When I started my business brokerage career in 1995, it was common to find that the business owner was not reporting all business revenues. In addition, they were also running lots of personal expenses (cars, house payment, country club membership, personal food, etc.) through their business. This, of course, was done to lessen the federal and state taxes paid each year. Over the years, there has been a decline in this type of activity. This has happened for several reasons.
- First, increases in technology and digital banking have made it much easier for the IRS to detect, track and find unreported business income and non-business-related expenses.
- Tax avoidance is legal; tax evasion is criminal.
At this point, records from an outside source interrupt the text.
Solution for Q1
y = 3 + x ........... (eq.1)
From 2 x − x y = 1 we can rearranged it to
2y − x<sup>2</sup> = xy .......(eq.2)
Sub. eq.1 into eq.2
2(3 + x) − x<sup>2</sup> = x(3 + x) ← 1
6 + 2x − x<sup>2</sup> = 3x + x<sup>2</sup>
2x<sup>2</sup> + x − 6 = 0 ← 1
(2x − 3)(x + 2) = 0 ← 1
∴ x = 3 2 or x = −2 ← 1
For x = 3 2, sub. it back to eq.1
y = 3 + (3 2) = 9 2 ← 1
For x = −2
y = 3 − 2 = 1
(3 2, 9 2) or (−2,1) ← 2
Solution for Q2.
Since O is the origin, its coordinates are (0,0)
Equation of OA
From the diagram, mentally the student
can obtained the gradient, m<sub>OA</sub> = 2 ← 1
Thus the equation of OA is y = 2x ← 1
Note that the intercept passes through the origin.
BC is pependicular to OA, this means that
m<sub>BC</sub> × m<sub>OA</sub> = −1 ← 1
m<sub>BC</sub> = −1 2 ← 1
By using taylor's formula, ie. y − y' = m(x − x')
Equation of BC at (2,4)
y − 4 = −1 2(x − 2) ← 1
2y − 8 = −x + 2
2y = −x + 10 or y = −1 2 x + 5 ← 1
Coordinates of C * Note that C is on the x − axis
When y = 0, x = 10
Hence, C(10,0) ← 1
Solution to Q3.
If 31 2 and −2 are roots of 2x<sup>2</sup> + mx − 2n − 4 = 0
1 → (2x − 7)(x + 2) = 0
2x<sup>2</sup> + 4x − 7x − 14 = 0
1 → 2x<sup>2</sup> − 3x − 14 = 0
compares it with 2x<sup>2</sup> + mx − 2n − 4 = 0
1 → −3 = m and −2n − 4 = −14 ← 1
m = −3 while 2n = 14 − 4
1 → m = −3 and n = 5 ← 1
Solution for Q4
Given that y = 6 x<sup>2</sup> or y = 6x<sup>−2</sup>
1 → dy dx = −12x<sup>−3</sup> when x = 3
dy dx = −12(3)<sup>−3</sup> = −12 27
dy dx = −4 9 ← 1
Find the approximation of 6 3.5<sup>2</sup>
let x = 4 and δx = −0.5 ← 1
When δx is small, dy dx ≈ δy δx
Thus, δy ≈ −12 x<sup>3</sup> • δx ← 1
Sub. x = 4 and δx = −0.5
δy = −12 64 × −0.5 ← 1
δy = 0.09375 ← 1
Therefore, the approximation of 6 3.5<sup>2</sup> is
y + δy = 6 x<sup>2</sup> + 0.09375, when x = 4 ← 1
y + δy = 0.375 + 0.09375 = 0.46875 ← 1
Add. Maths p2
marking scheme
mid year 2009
Fewer accounting professionals are willing to continue to work with business owners long-term that underreport revenue and inflate expenses.
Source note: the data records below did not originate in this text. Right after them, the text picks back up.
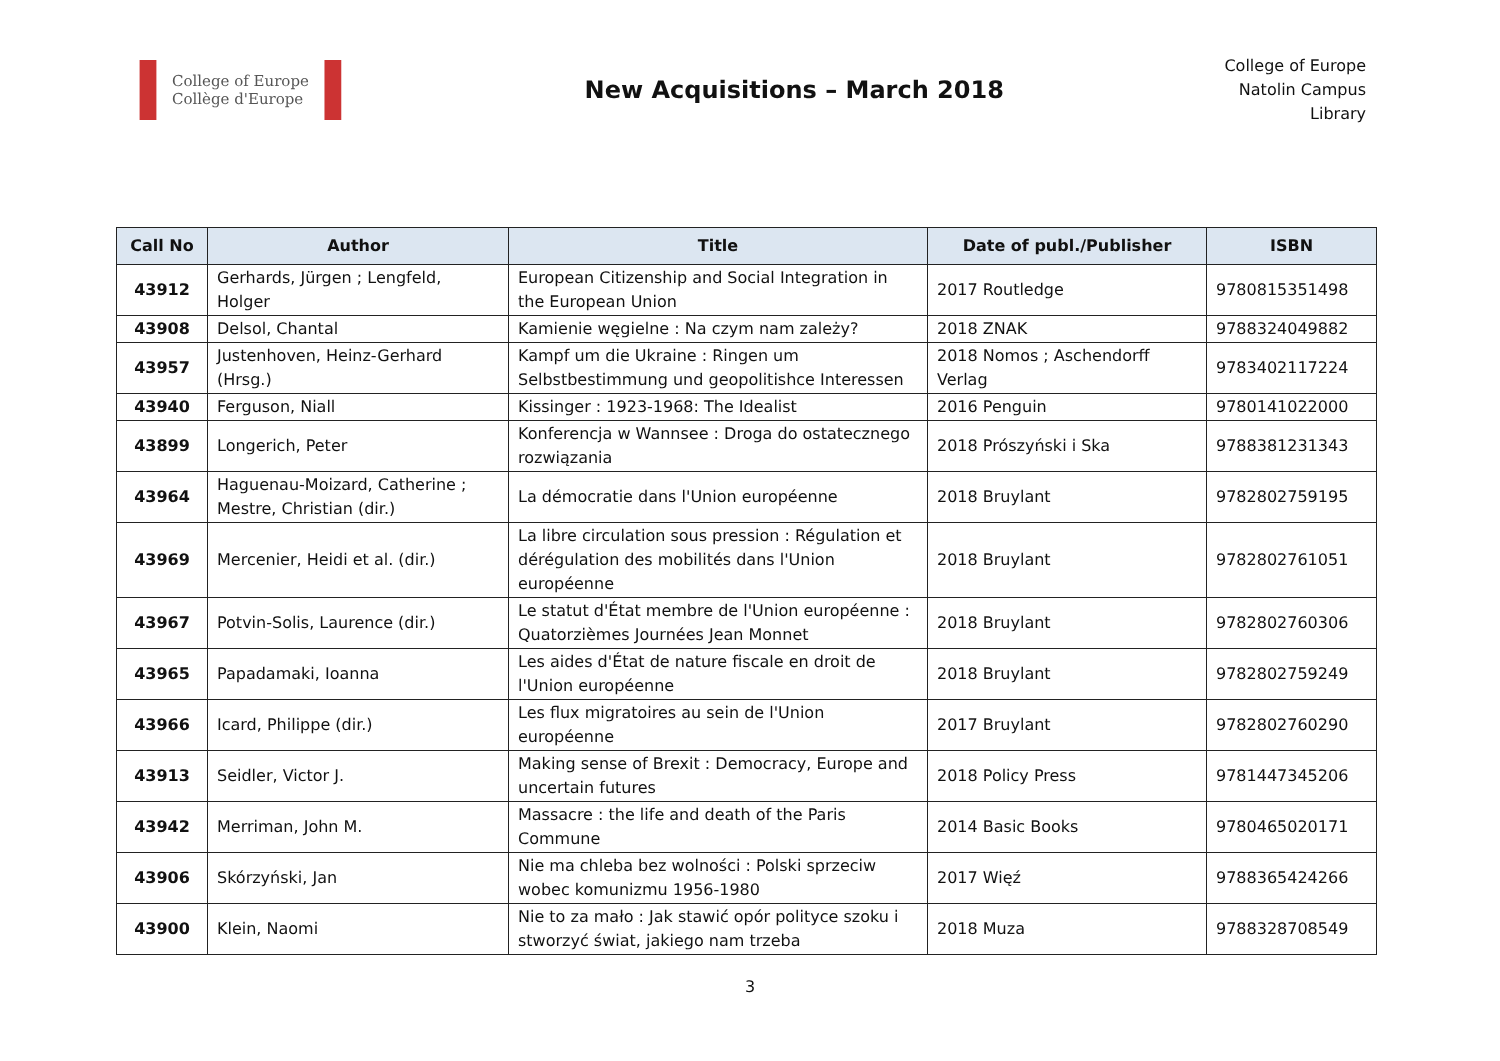College of Europe
Collège d'Europe
New Acquisitions – March 2018
College of Europe
Natolin Campus
Library
| Call No | Author | Title | Date of publ./Publisher | ISBN |
| --- | --- | --- | --- | --- |
| 43912 | Gerhards, Jürgen ; Lengfeld, Holger | European Citizenship and Social Integration in the European Union | 2017 Routledge | 9780815351498 |
| 43908 | Delsol, Chantal | Kamienie węgielne : Na czym nam zależy? | 2018 ZNAK | 9788324049882 |
| 43957 | Justenhoven, Heinz-Gerhard (Hrsg.) | Kampf um die Ukraine : Ringen um Selbstbestimmung und geopolitishce Interessen | 2018 Nomos ; Aschendorff Verlag | 9783402117224 |
| 43940 | Ferguson, Niall | Kissinger : 1923-1968: The Idealist | 2016 Penguin | 9780141022000 |
| 43899 | Longerich, Peter | Konferencja w Wannsee : Droga do ostatecznego rozwiązania | 2018 Prószyński i Ska | 9788381231343 |
| 43964 | Haguenau-Moizard, Catherine ; Mestre, Christian (dir.) | La démocratie dans l'Union européenne | 2018 Bruylant | 9782802759195 |
| 43969 | Mercenier, Heidi et al. (dir.) | La libre circulation sous pression : Régulation et dérégulation des mobilités dans l'Union européenne | 2018 Bruylant | 9782802761051 |
| 43967 | Potvin-Solis, Laurence (dir.) | Le statut d'État membre de l'Union européenne : Quatorzièmes Journées Jean Monnet | 2018 Bruylant | 9782802760306 |
| 43965 | Papadamaki, Ioanna | Les aides d'État de nature fiscale en droit de l'Union européenne | 2018 Bruylant | 9782802759249 |
| 43966 | Icard, Philippe (dir.) | Les flux migratoires au sein de l'Union européenne | 2017 Bruylant | 9782802760290 |
| 43913 | Seidler, Victor J. | Making sense of Brexit : Democracy, Europe and uncertain futures | 2018 Policy Press | 9781447345206 |
| 43942 | Merriman, John M. | Massacre : the life and death of the Paris Commune | 2014 Basic Books | 9780465020171 |
| 43906 | Skórzyński, Jan | Nie ma chleba bez wolności : Polski sprzeciw wobec komunizmu 1956-1980 | 2017 Więź | 9788365424266 |
| 43900 | Klein, Naomi | Nie to za mało : Jak stawić opór polityce szoku i stworzyć świat, jakiego nam trzeba | 2018 Muza | 9788328708549 |
3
- In most states, the funding for child care tuition – public funding at the state level or county level is often publicly obtainable information. The amount of revenue on an annual and monthly basis paid to each child care center is published information.
- A growing number of child care business buyers, business brokers, bankers, lenders, and financial consultants opt not to consider working with businesses with questionable financial statements and tax returns. Why? When a business owner represents inaccurate financial information (tax returns) as true, it is considered fraud. When third parties (other professionals) represent the financial information as true (if they know it is not), it perpetuates fraud – no one wants to suffer the consequences of being a part of the fraud. So, folks are unwilling to discuss cash not deposited in the business bank account, inaccurate enrollment/billing for child care to public funding agencies, tallying up a long list of personal/family expenses run through the child care business, or similar non-business-related expenses. Business Brokers do not want to try to explain the financial inaccuracy to buyers. Most buyers will have advisors helping them with acquiring a child care business. Professional advisors are quick to advise buyers to pass on buying a business with questionable financial records – they do not want to incur any liability either. Accountants and CPAs are not going to engage in conversations with buyers, their CPAs, attorneys, lenders, or others about their client’s unreported income and inflated expenses. And, lenders and investors are less likely to provide funding for the acquisition of a business with questionable financial records.
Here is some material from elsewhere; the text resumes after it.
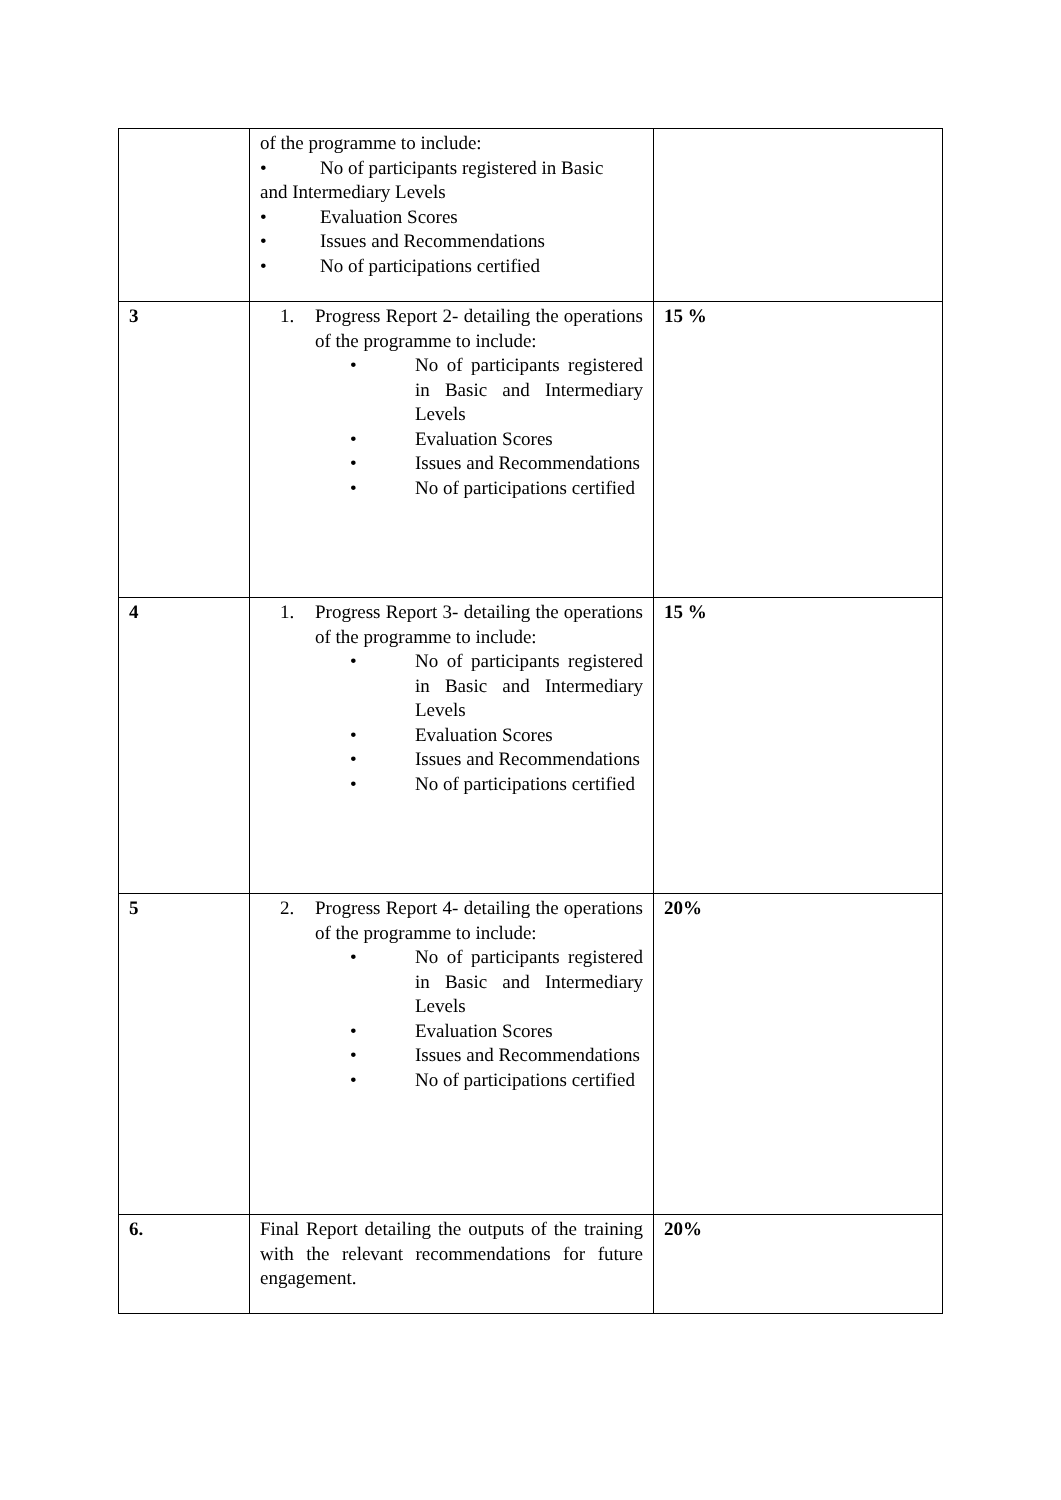| | of the programme to include: • No of participants registered in Basic and Intermediary Levels • Evaluation Scores • Issues and Recommendations • No of participations certified | |
| 3 | 1. Progress Report 2- detailing the operations of the programme to include: • No of participants registered in Basic and Intermediary Levels • Evaluation Scores • Issues and Recommendations • No of participations certified | 15 % |
| 4 | 1. Progress Report 3- detailing the operations of the programme to include: • No of participants registered in Basic and Intermediary Levels • Evaluation Scores • Issues and Recommendations • No of participations certified | 15 % |
| 5 | 2. Progress Report 4- detailing the operations of the programme to include: • No of participants registered in Basic and Intermediary Levels • Evaluation Scores • Issues and Recommendations • No of participations certified | 20% |
| 6. | Final Report detailing the outputs of the training with the relevant recommendations for future engagement. | 20% |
Not as common as it used to be; however, I still see some child care business owners with unreported income and inflated business expenses. So, what is the impact on the value of the child care business? The short answer is that it decreases the value of the child care business – and often the value of the real estate (building and land). Not reporting all of the revenue that comes into your child care business, and inflating (paying personal expenses) expenses decreases the business’s net operating income (profitability). Lower business profitability equals lower business value.
So, one of the quickest ways to increase the value of your child care business is to “stop hiding the money”. Report all your income, including any tuition payments and registration fees that come as green cash. Analyze line by line all the expenses paid by your child care business. Stop paying for personal things through your business – food for home, personal travel (non-business related), non-working family members on the payroll, personal vehicles, club, and social memberships, household expenses and repairs, yoga classes 😊, etc. If the expenses are personal and non-business-related, stop paying for them through your child care business. Accurately report your child care finances, stop spending time trying to “hide the money” and use that time to work on making your child care business more financially healthy, profitable, and valuable.